*WORK TASK*.
Reproduce the entries below exactly, but leave the pictures out.

*MATERIAL TO PROCESS*.
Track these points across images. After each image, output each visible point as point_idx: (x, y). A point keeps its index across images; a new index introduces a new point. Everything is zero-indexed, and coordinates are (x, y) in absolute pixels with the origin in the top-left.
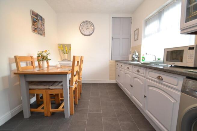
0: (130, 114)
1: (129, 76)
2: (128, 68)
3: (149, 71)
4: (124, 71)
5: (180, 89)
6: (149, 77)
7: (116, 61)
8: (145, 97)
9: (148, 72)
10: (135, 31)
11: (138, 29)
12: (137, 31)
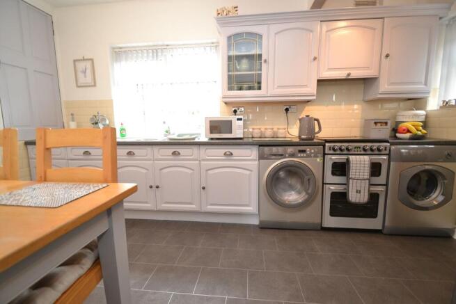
2: (131, 153)
3: (206, 149)
6: (207, 158)
7: (27, 144)
8: (204, 188)
10: (75, 61)
11: (92, 60)
12: (88, 64)
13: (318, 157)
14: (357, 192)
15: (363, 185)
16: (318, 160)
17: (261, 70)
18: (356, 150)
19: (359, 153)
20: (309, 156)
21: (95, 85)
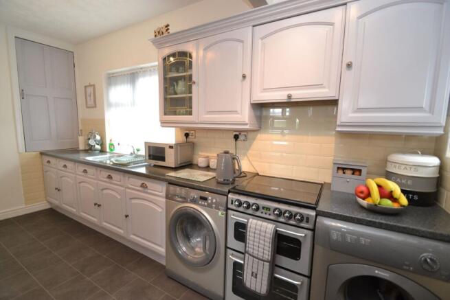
0: (105, 256)
1: (91, 187)
2: (85, 171)
3: (129, 178)
4: (75, 177)
5: (164, 195)
6: (130, 186)
7: (42, 154)
8: (127, 216)
9: (127, 178)
10: (86, 87)
11: (94, 86)
12: (91, 89)
13: (219, 209)
14: (252, 275)
15: (260, 268)
16: (220, 213)
17: (191, 92)
18: (264, 211)
19: (267, 216)
20: (210, 206)
21: (95, 106)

*WORKED SOLUTION*.
Track these points across images. After each image, output each visible point as point_idx: (x, y). A point keeps its index across images; a new index introduces a new point. Everything is zero-indexed, and coordinates are (x, y) in absolute pixels with the origin in the top-left.
0: (130, 114)
1: (129, 76)
2: (128, 68)
3: (149, 71)
4: (124, 71)
5: (180, 89)
6: (149, 77)
7: (116, 61)
8: (145, 97)
9: (148, 72)
10: (135, 31)
11: (138, 29)
12: (137, 31)
2: (131, 153)
3: (206, 149)
6: (207, 158)
7: (27, 144)
8: (204, 188)
10: (75, 61)
11: (92, 60)
12: (88, 64)
13: (318, 157)
14: (357, 192)
15: (363, 185)
16: (318, 160)
17: (261, 70)
18: (356, 150)
19: (359, 153)
20: (309, 156)
21: (95, 85)
0: (105, 256)
1: (91, 187)
2: (85, 171)
3: (129, 178)
4: (75, 177)
5: (164, 195)
6: (130, 186)
7: (42, 154)
8: (127, 216)
9: (127, 178)
10: (86, 87)
11: (94, 86)
12: (91, 89)
13: (219, 209)
14: (252, 275)
15: (260, 268)
16: (220, 213)
17: (191, 92)
18: (264, 211)
19: (267, 216)
20: (210, 206)
21: (95, 106)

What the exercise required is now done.